### Task directions
After dropping the pictures, give again exactly the lines of the data from its first line through the line with "high-resolution image shows", which is included as well.

### Provided data
════

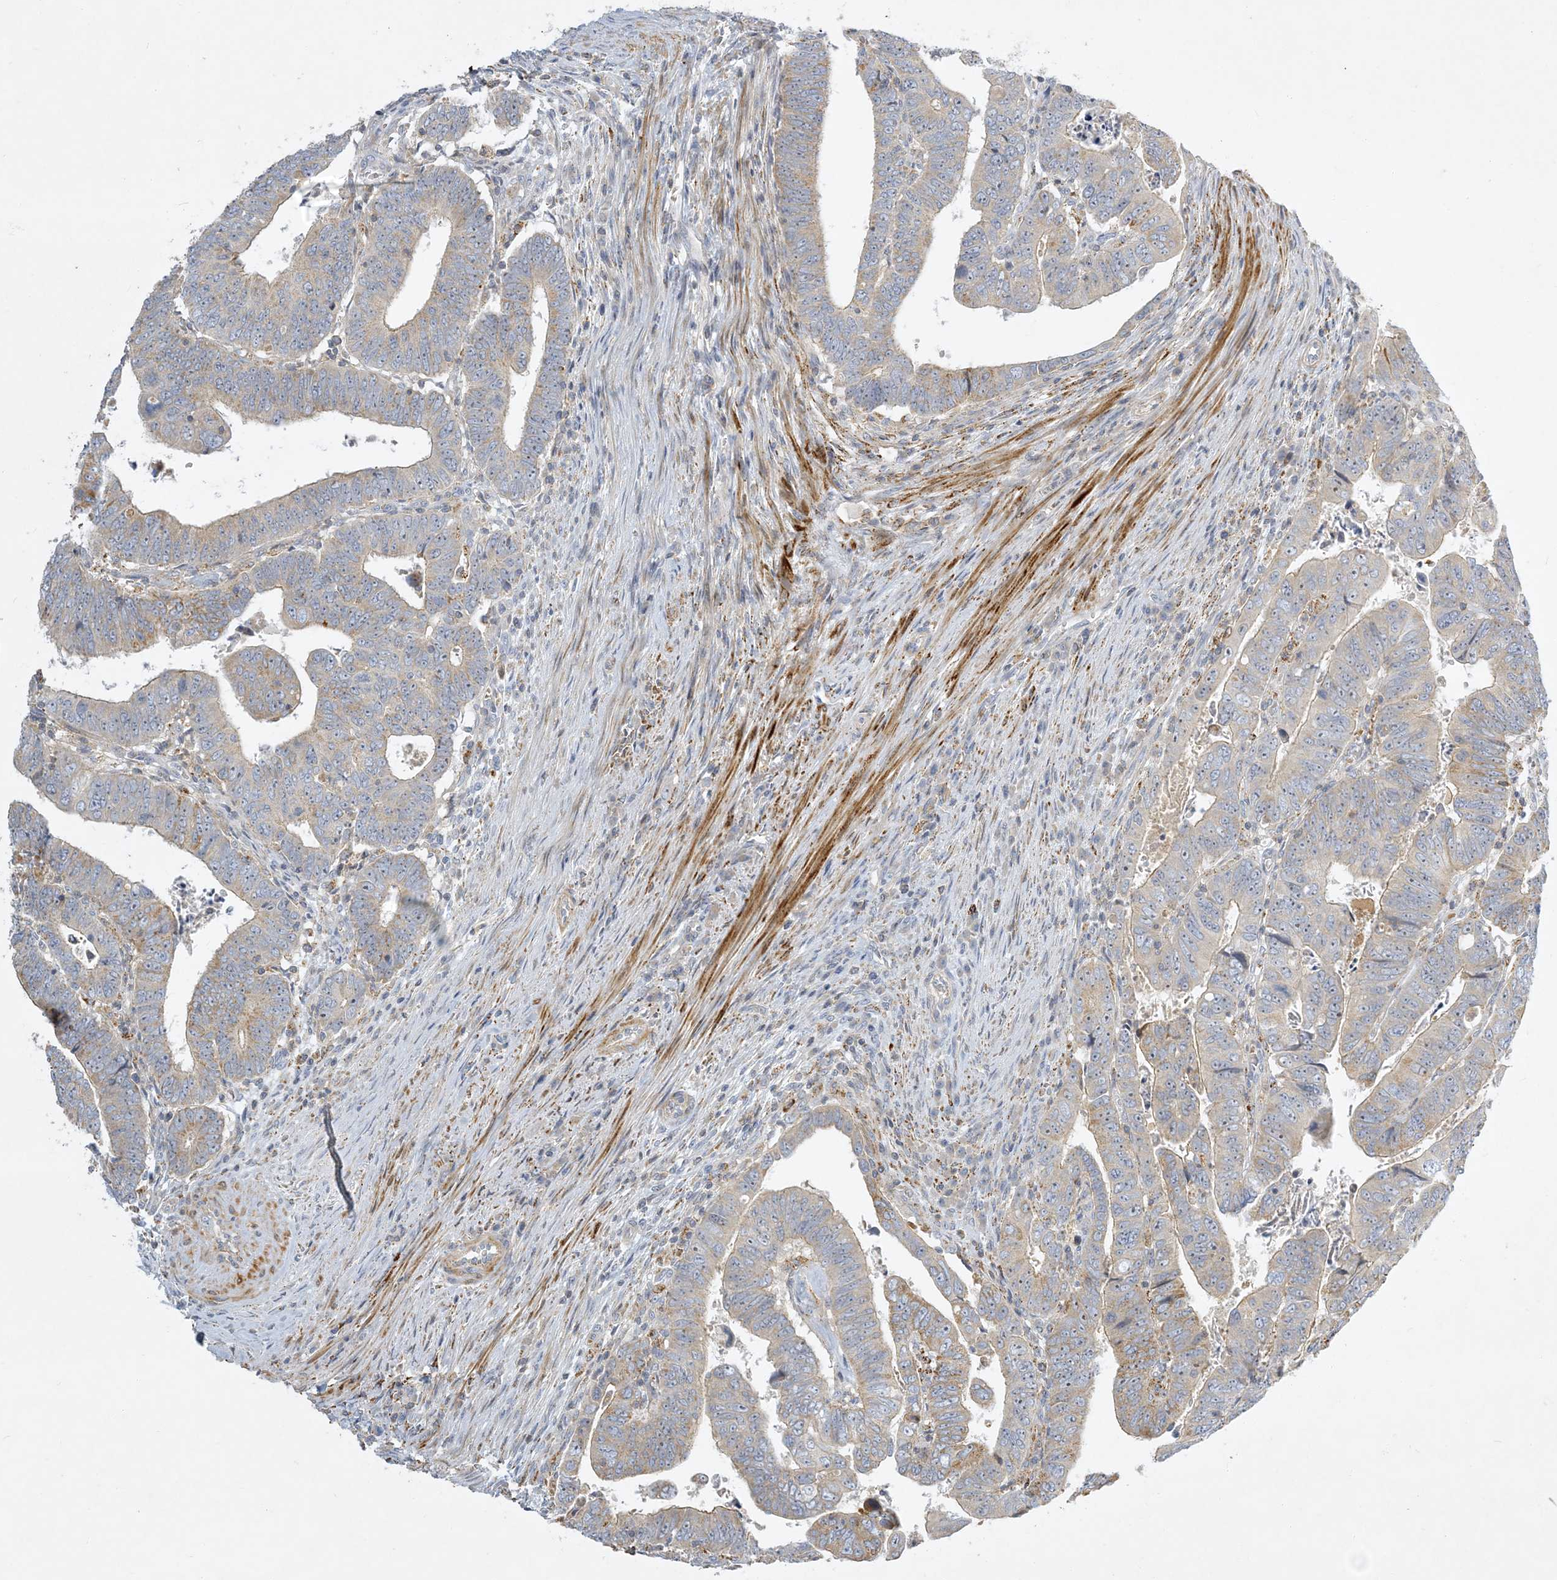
{"staining": {"intensity": "moderate", "quantity": "<25%", "location": "cytoplasmic/membranous"}, "tissue": "colorectal cancer", "cell_type": "Tumor cells", "image_type": "cancer", "snomed": [{"axis": "morphology", "description": "Normal tissue, NOS"}, {"axis": "morphology", "description": "Adenocarcinoma, NOS"}, {"axis": "topography", "description": "Rectum"}], "caption": "Adenocarcinoma (colorectal) stained with a protein marker exhibits moderate staining in tumor cells.", "gene": "LTN1", "patient": {"sex": "female", "age": 65}}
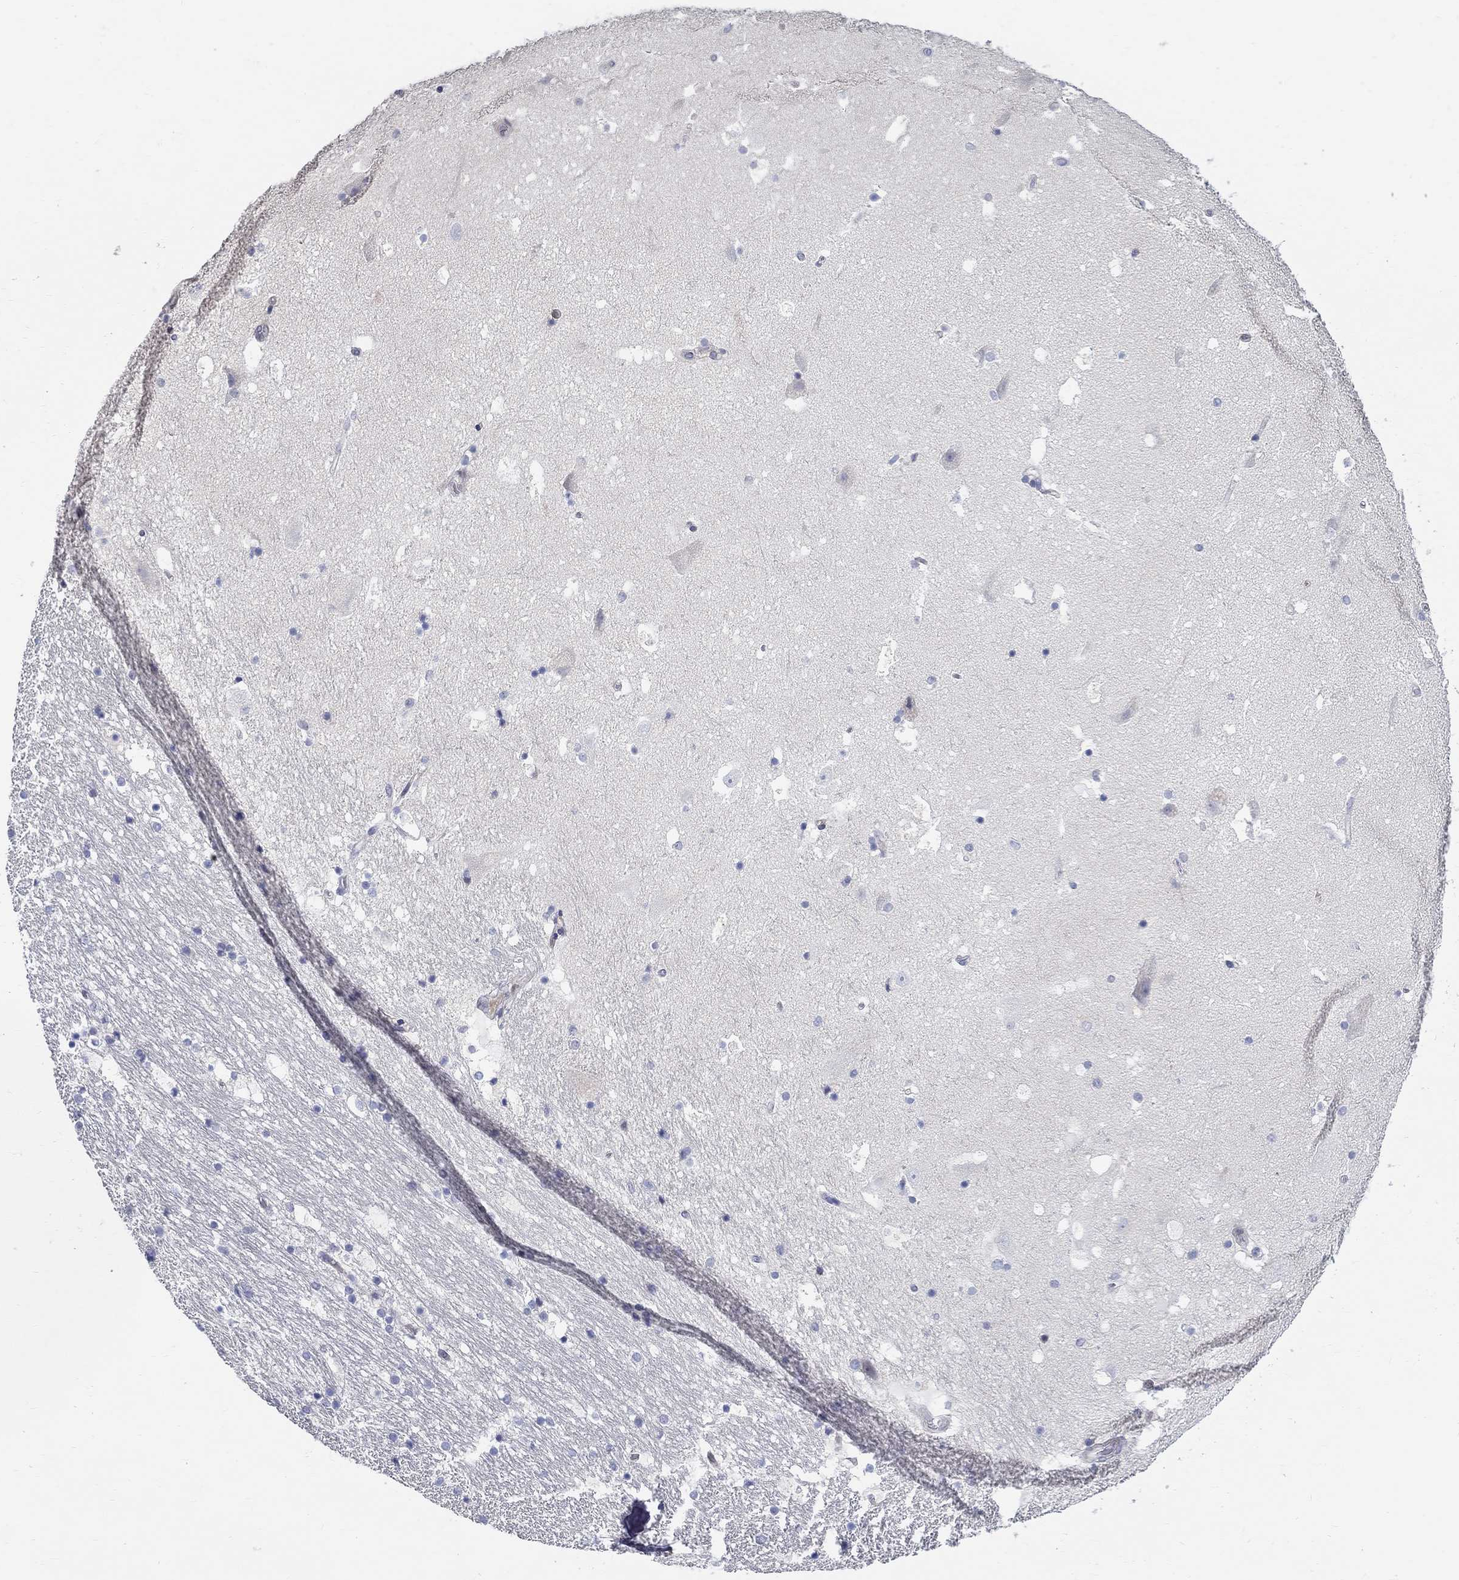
{"staining": {"intensity": "negative", "quantity": "none", "location": "none"}, "tissue": "hippocampus", "cell_type": "Glial cells", "image_type": "normal", "snomed": [{"axis": "morphology", "description": "Normal tissue, NOS"}, {"axis": "topography", "description": "Hippocampus"}], "caption": "A high-resolution image shows immunohistochemistry (IHC) staining of benign hippocampus, which reveals no significant staining in glial cells.", "gene": "C16orf46", "patient": {"sex": "male", "age": 51}}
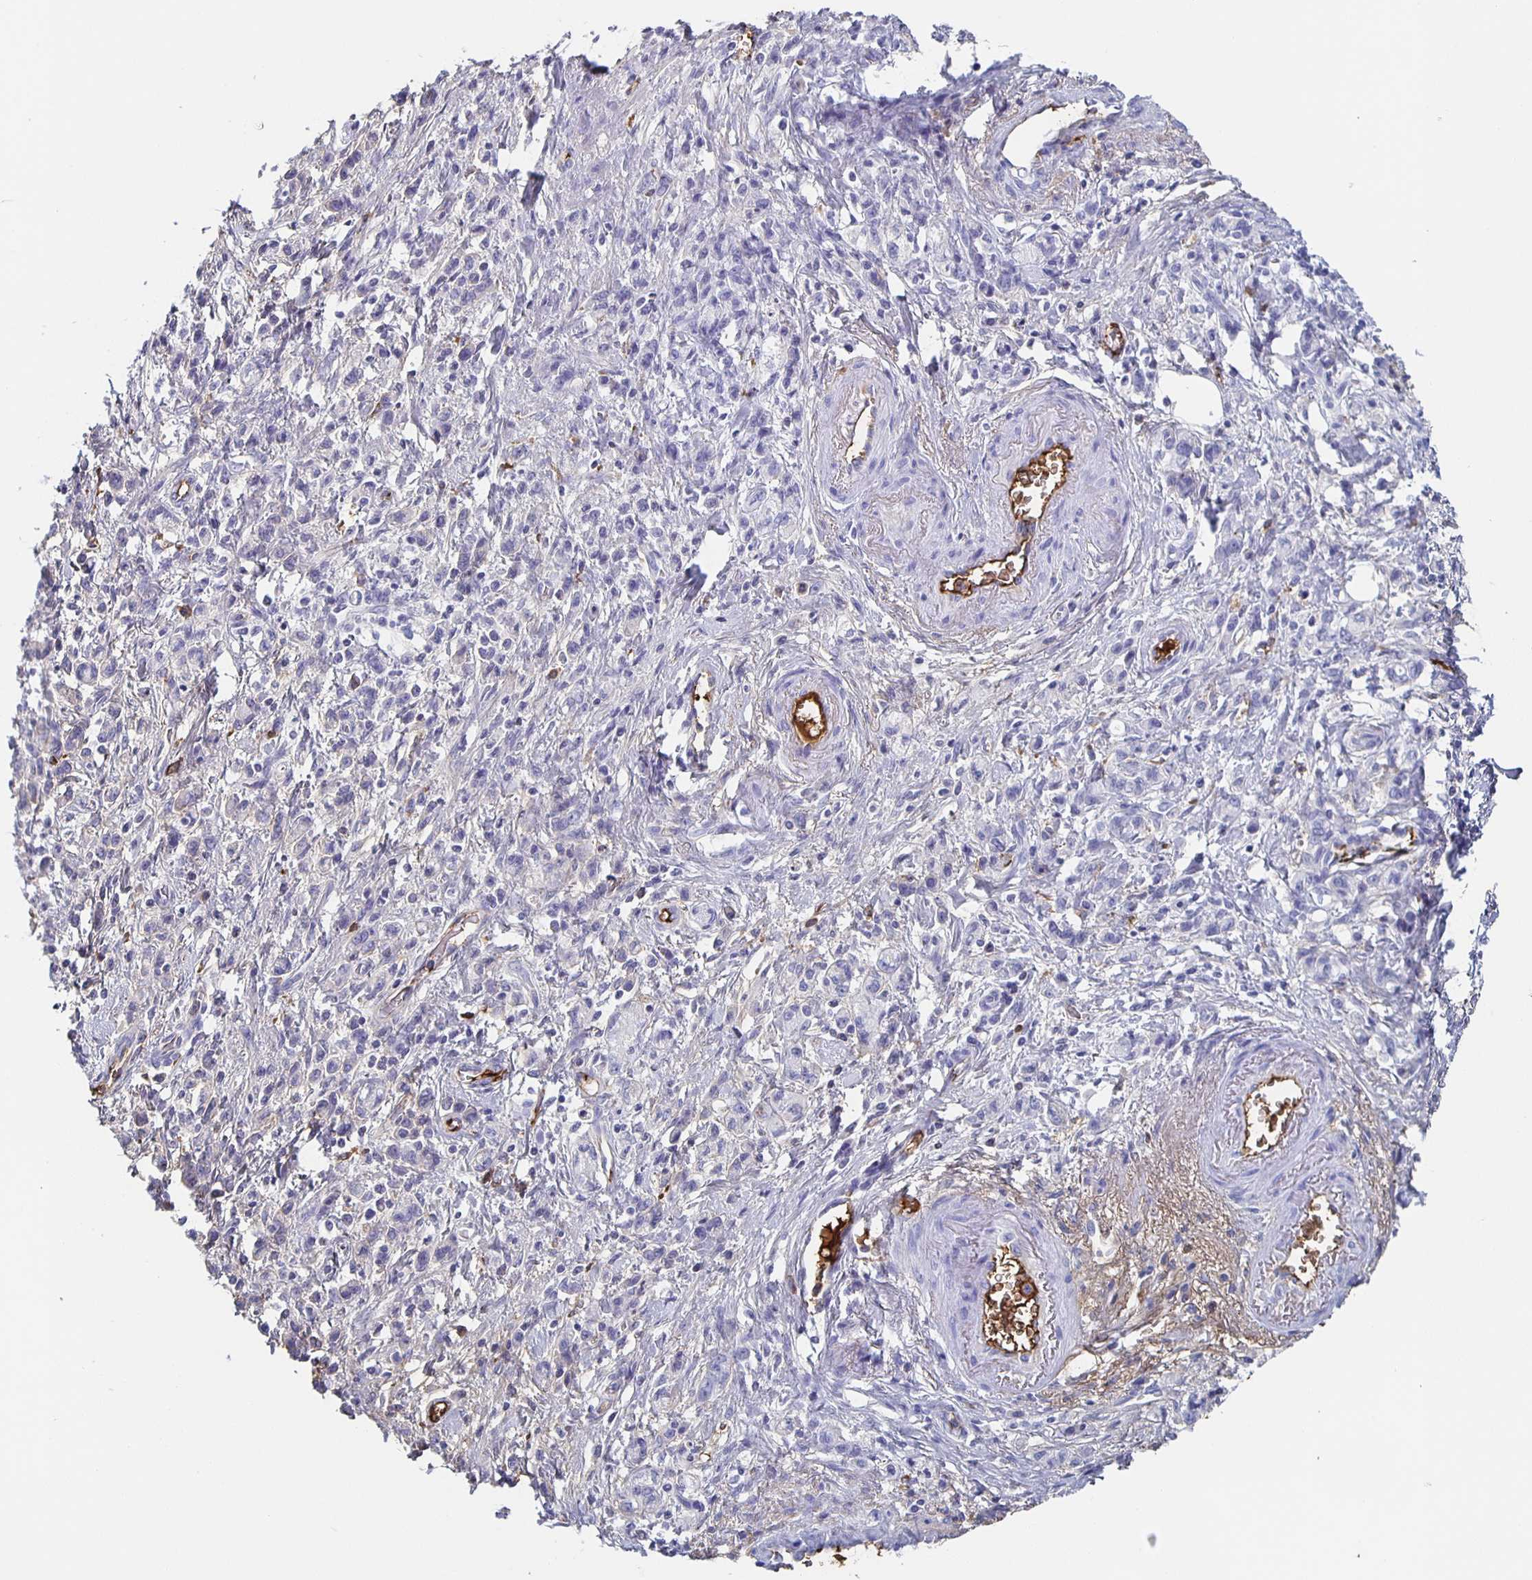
{"staining": {"intensity": "negative", "quantity": "none", "location": "none"}, "tissue": "stomach cancer", "cell_type": "Tumor cells", "image_type": "cancer", "snomed": [{"axis": "morphology", "description": "Adenocarcinoma, NOS"}, {"axis": "topography", "description": "Stomach"}], "caption": "Stomach cancer stained for a protein using immunohistochemistry shows no positivity tumor cells.", "gene": "FGA", "patient": {"sex": "male", "age": 77}}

════

### Written reply
{"staining": {"intensity": "moderate", "quantity": "<25%", "location": "cytoplasmic/membranous"}, "tissue": "colorectal cancer", "cell_type": "Tumor cells", "image_type": "cancer", "snomed": [{"axis": "morphology", "description": "Normal tissue, NOS"}, {"axis": "morphology", "description": "Adenocarcinoma, NOS"}, {"axis": "topography", "description": "Rectum"}], "caption": "Adenocarcinoma (colorectal) stained with a protein marker exhibits moderate staining in tumor cells.", "gene": "LTN1", "patient": {"sex": "female", "age": 65}}
{"staining": {"intensity": "negative", "quantity": "none", "location": "none"}, "tissue": "hippocampus", "cell_type": "Glial cells", "image_type": "normal", "snomed": [{"axis": "morphology", "description": "Normal tissue, NOS"}, {"axis": "topography", "description": "Hippocampus"}], "caption": "A high-resolution image shows immunohistochemistry (IHC) staining of benign hippocampus, which reveals no significant staining in glial cells.", "gene": "C16orf46", "patient": {"sex": "male", "age": 51}}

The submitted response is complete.